This story was originally published by the WND News Center.
Now it is the Jan. 6 prosecutors who are under investigation.
They were the government prosecutors who jailed those who trespassed at the Capitol on Jan. 6, 2021. They are the ones who piled charges on top of charges, including the inappropriate claims about trespassers "obstructing" the government. They are the ones who demanded long prison sentences for those who did nothing more than walk into the building, often through doors held open for them by security officers.
It is the Epoch Times that reports a federal prosecutor confirmed recently "he's investigating why federal prosecutors brought a felony obstruction charge against hundreds of people involved in the Jan. 6, 2021, breach of the U.S. Capitol."
It is Ed Martin, the interim U.S. attorney for the District of Columbia, who has directed employees to hand over files, emails and other documents that address the issue.
He described the use of the obstruction charge, a felony that later was disallowed by the Supreme Court, as "a great failure of our office."
Of course, piling on charges, demanding no release before trial, insisting on long prison terms, and more aligned with the Democrat agenda of describing the incidents that day as the greatest "insurrection" against America since the Civil War.
Actually, it was a protest that got out of hand when a few hundred rioted. Protesters were objecting to what they saw as an unfair election system that, in fact, was under pressure from several undue Democrat influences, including the FBI's election interference.
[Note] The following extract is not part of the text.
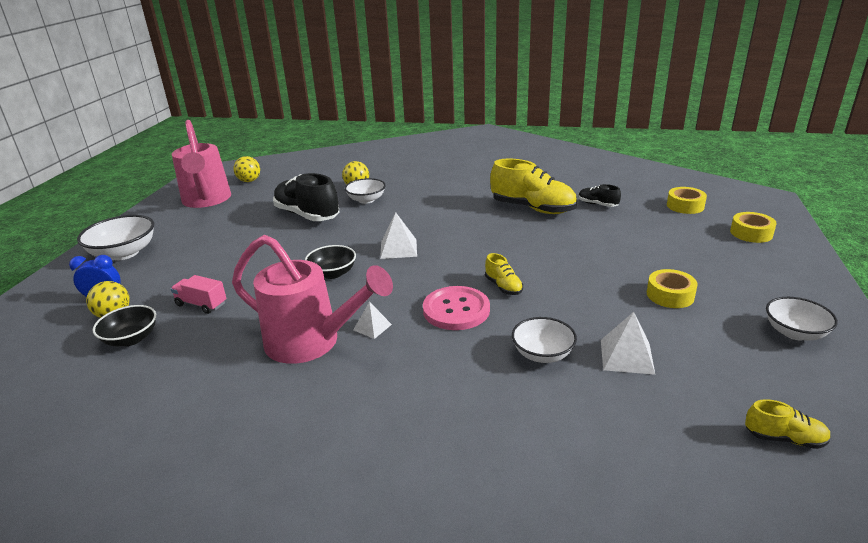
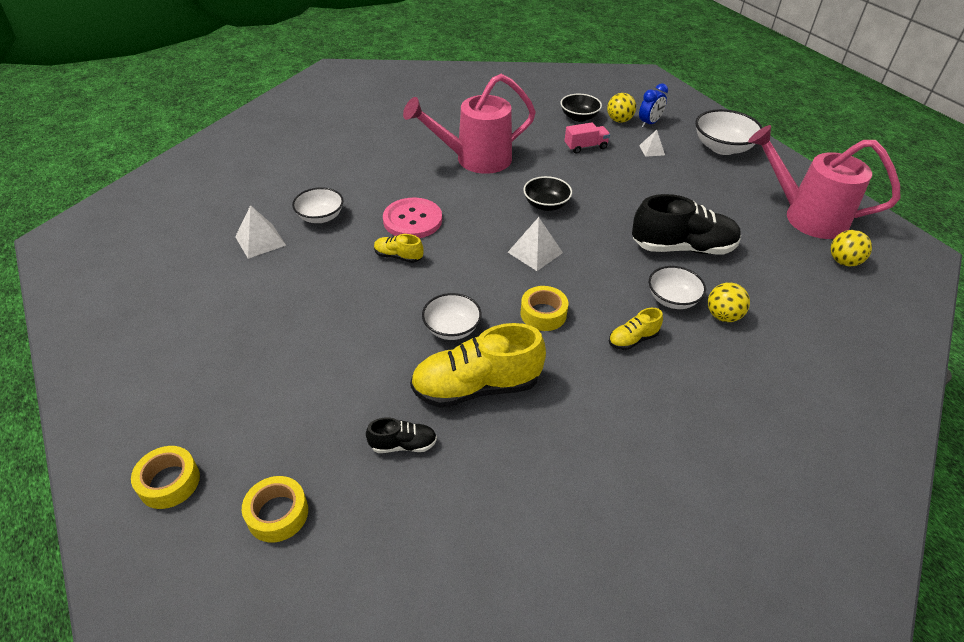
camera: 135 degrees right, 15 degrees up
white pyramid [353,301,392,339] -> white pyramid moved to [639,130,665,157]
yellow tape [647,269,698,308] -> yellow tape moved to [520,286,568,331]
yellow shoe [745,399,831,449] -> yellow shoe moved to [609,308,663,350]
white bowl [766,297,838,341] -> white bowl moved to [422,293,482,340]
"We need to get to the bottom of it," Martin explained in his messaging.
He's calling it the "1512 Project," because the offense falls under that section of the law, said the report, which explained Section 1512 of U.S. law bars people from obstructing, influencing, or impeding any official proceeding, or attempting to do so. It carries a prison term of up to 20 years.
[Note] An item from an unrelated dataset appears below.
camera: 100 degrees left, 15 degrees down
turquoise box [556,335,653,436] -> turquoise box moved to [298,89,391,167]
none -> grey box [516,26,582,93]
Hundreds of the protesters on Capitol grounds that day were faced with that charge. Former policeman Joseph Fischer challenged that, and the Supreme Court said prosecutors were applying the law incorrectly.
"On the government's theory, Section 1512(c) consists of a granular subsection (c)(1) focused on obstructive acts that impair evidence and an overarching subsection (c)(2) that reaches all other obstruction," said the opinion, from Chief Justice John Roberts. "Even setting surplusage aside, that novel interpretation would criminalize a broad swath of prosaic conduct, exposing activists and lobbyists alike to decades in prison."
The government already had been dropping those counts against defendants before President Donald Trump took office and pardoned some 1,500 prosecuted by government officials in the leftist jurisdiction of the Washington courts.
Martin has, the report said, watched thousands of hours of video from that day.
"If you watch it for a while you realize that 99.9% of it is normal people doing normal things: sauntering around and through the Capitol grounds and building," he has explained on blog postings.